Il coriandolo o Coriandrum sativum, viene anche comunemente chiamato “Prezzemolo Cinese”, ed è una pianta erbacea della famiglia delle Apiaceae (stessa famiglia del prezzemolo e del cumino), originaria delle zone del Mediterraneo, dal fogliame leggero e con piccoli fiori bianchi ad ombrello, che producono successivamente semi gialli a forma di piccoli grani.
Questa spezia è conosciuta da secoli ed utilizzata in passato dalle antiche popolazione egizie, greche e romane, legata alla tradizione della fitoterapia.

Il coriandolo si può coltivare sia direttamente nell'orto che in vaso sul balcone, non è particolarmente esigente sul terriccio e la semina viene effettuata nel periodo primaverile. Come pianta non necessita di grandi quantità d'acqua ma teme i periodi freddi.

Le proprietà del coriandolo

Il coriandolo è ricco di proprietà benefiche utili soprattutto per stomaco ed intestino: ottimo rimedio naturale contro la cattiva digestione, gonfiore addominale e coliche. Inoltre, combatte l'inappetenza, aiuta il sistema nervoso e le attività cognitive come eccessiva stanchezza, stress e spossatezza.
Il frutto del coriandolo è ideale per preparare infusi o tisane, utili contro le problematiche batteriche e le micosi, in particolare per l'apparato urinario.
Nell'uso popolare, l'olio di coriandolo è utile per combattere i dolori articolari e il mal di testa.

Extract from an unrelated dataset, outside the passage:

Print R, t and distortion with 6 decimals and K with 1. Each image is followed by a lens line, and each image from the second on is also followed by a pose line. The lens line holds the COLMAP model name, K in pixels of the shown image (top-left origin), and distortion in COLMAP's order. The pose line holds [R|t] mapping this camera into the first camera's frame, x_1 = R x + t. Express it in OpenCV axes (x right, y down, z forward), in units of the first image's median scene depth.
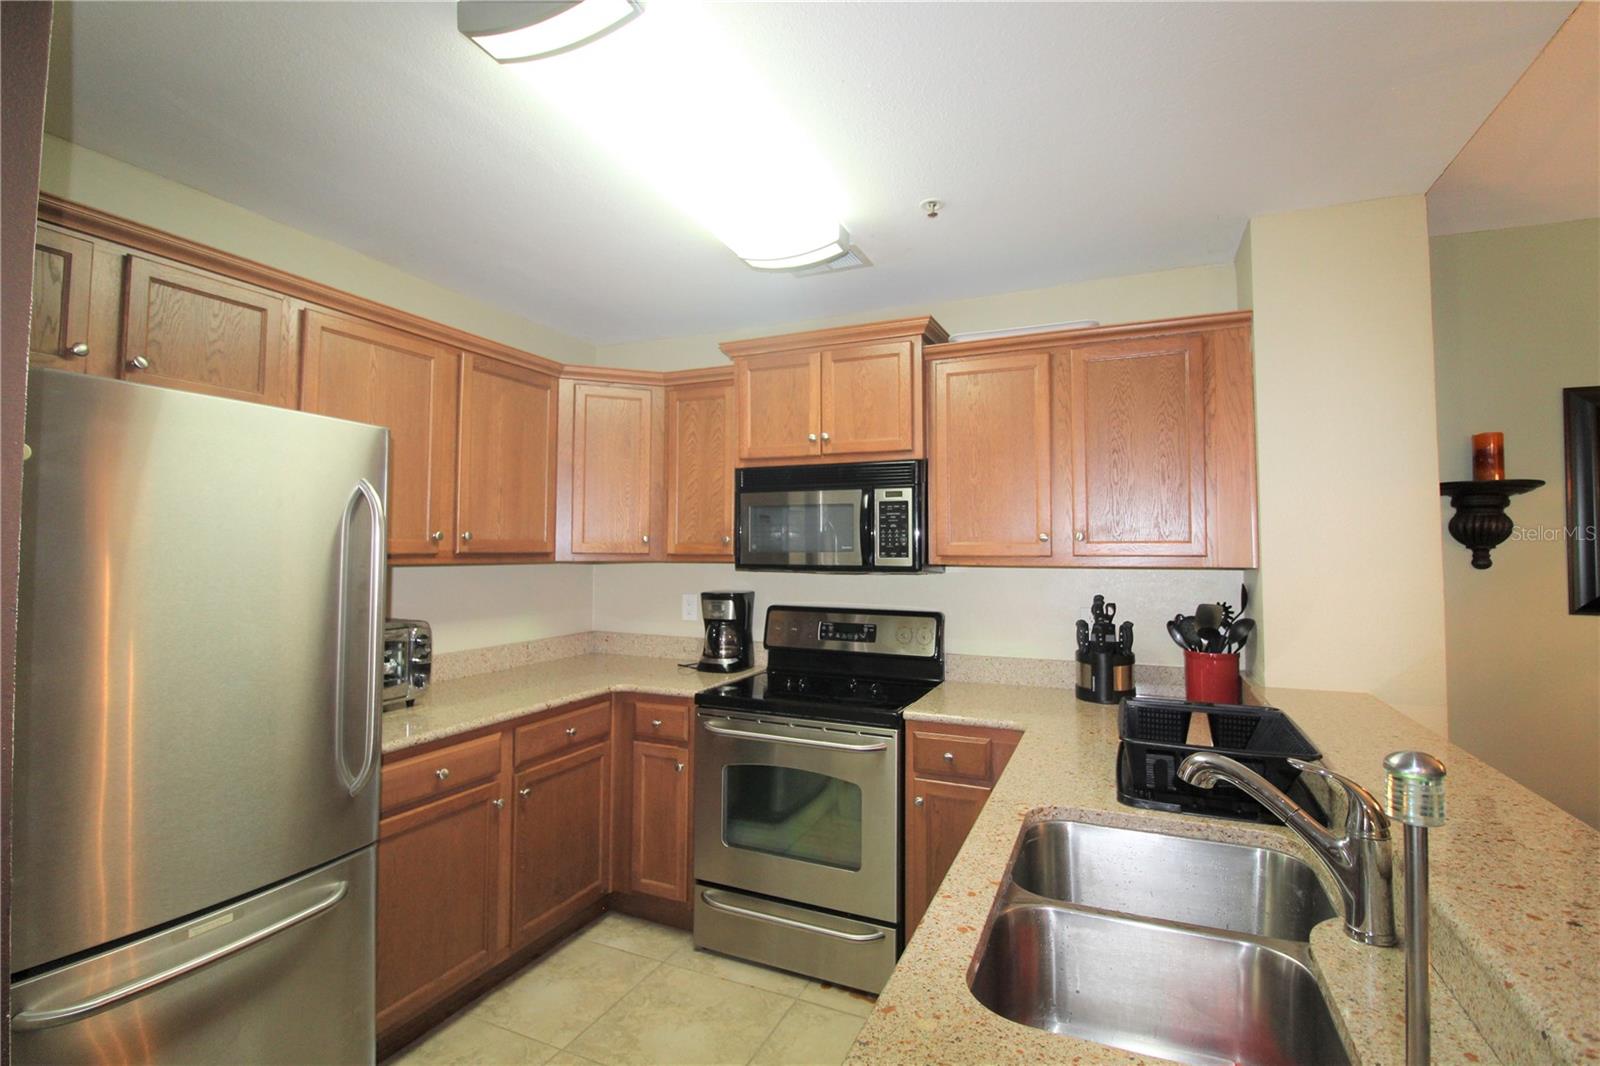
lens RADIAL K [[756.1, 0, 800.0], [0, 756.1, 533.0], [0, 0, 1]] dist [0.000214, -0.015917]
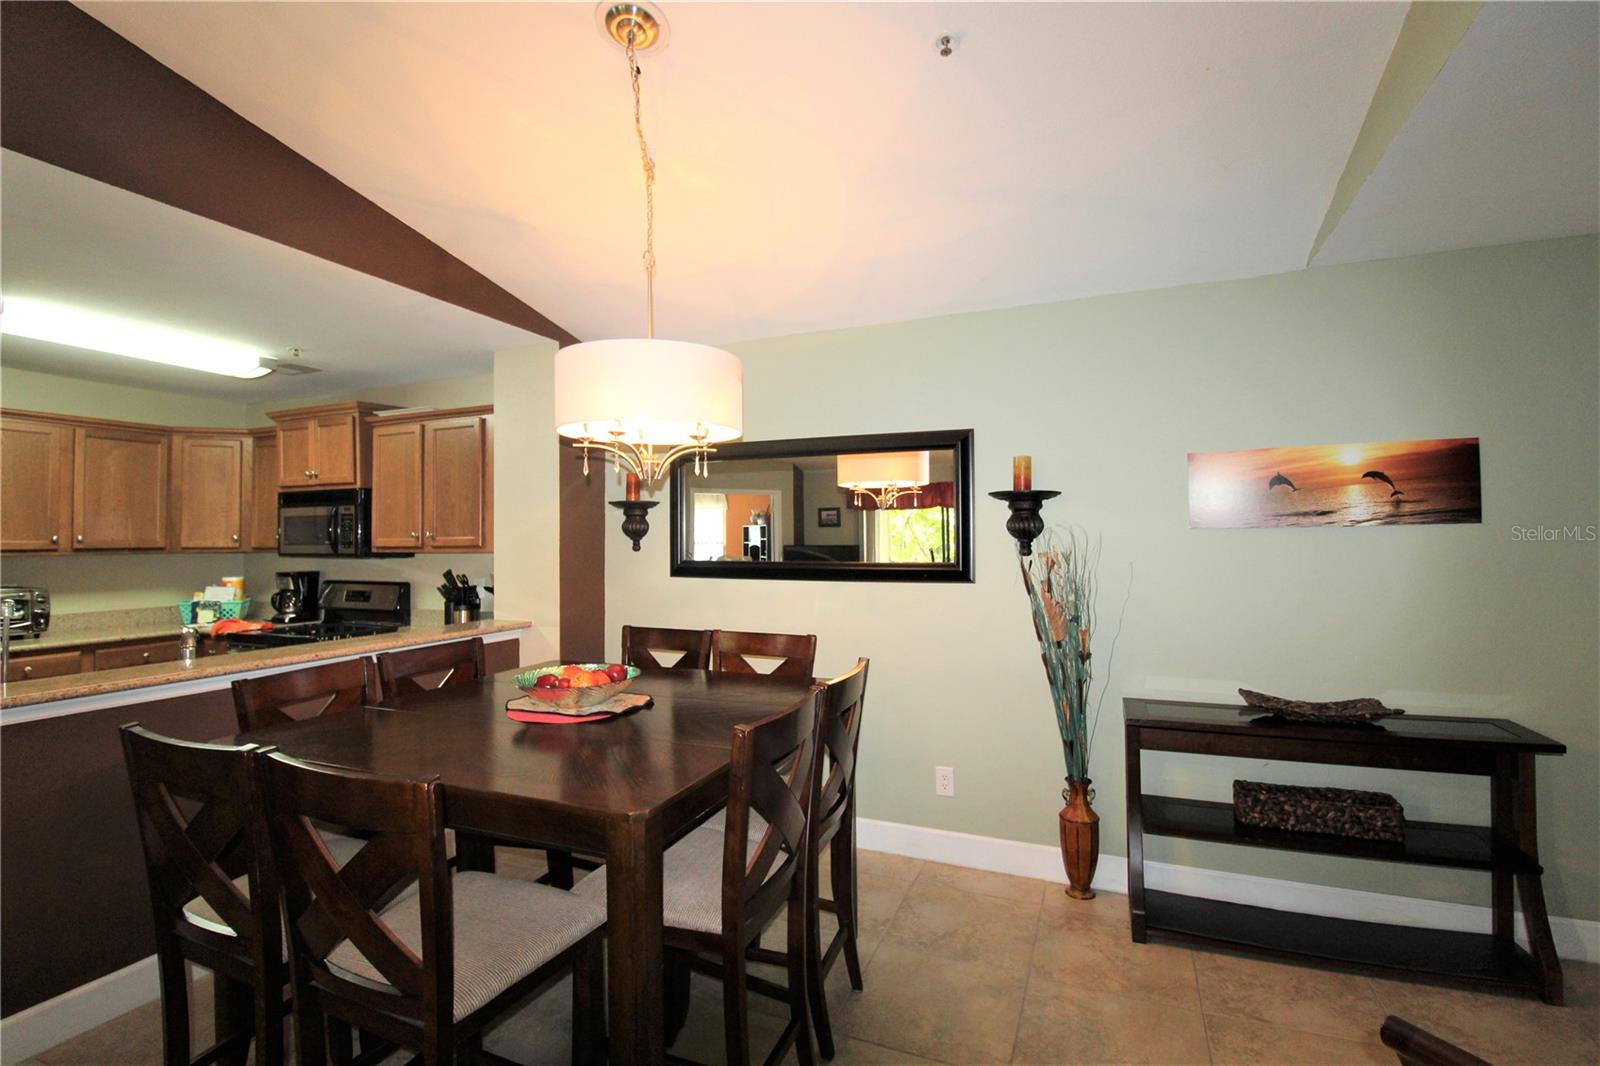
lens RADIAL K [[756.1, 0, 800.0], [0, 756.1, 533.0], [0, 0, 1]] dist [0.000214, -0.015917]
pose [[0.999752, -0.011874, 0.018865, 1.065055], [0.011566, 0.999799, 0.016354, -0.015901], [-0.019055, -0.016132, 0.999688, -0.644526]]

L'uso del coriandolo in cucina

Il coriandolo è una spezia molto utilizzata nella cucina indiana e sud americana (anche se la pianta ha origini mediterranee) ed è l'ingrediente principale per la preparazione del Curry, famoso mix di spezie a base di coriandolo, cumino, scalogno, peperoncino (il mix varia a seconda delle diverse tradizioni). Grazie al sapore delicato e dolciastro è impiegato sia per la preparazione di primi, secondi e contorni, per insaporire verdure cotte e crude, che per creare salse, addirittura in alcune ricette, per profumare torte e biscotti.

Il coriandolo è impiegato anche nella preparazione di liquori e digestivi, come nel Ratafià, nel Gin e nello Chartreuse.

Curiosità sul coriandolo

Il nome Coriandolo deriva da un antica tradizione che risale all'epoca rinascimentale dove, per festeggiare i lieti eventi, venivano lanciati in aria semi di coriandolo glassati di zucchero (un po' come il lascio del riso durante un matrimonio). Questa usanza nel tempo si è trasformata, sostituendo i semi di coriandolo con i pezzetti di carta colorati denominati “Coriandoli”.

Ricetta veloce!

CREMA DI CIPOLLE ( per 4 persone)
Ingredienti:

  • 125 ml di yogurt soia al naturale
  • 1 cipolla di tropea
  • 1 c di coriandolo
  • 1 peperoncino (facoltativo)
  • foglie di sedano qb
  • olio EVO qb
  • sale himalayano qb

Preparazione:

Rosolare in poco olio per 10 minuti la cipolla rossa affettata, un pizzico di coriandolo e il peperoncino. Lasciate raffreddare, aggiungere le foglie di sedano tritate e lo yogurt di soia al naturale, frullare e regolare di sale.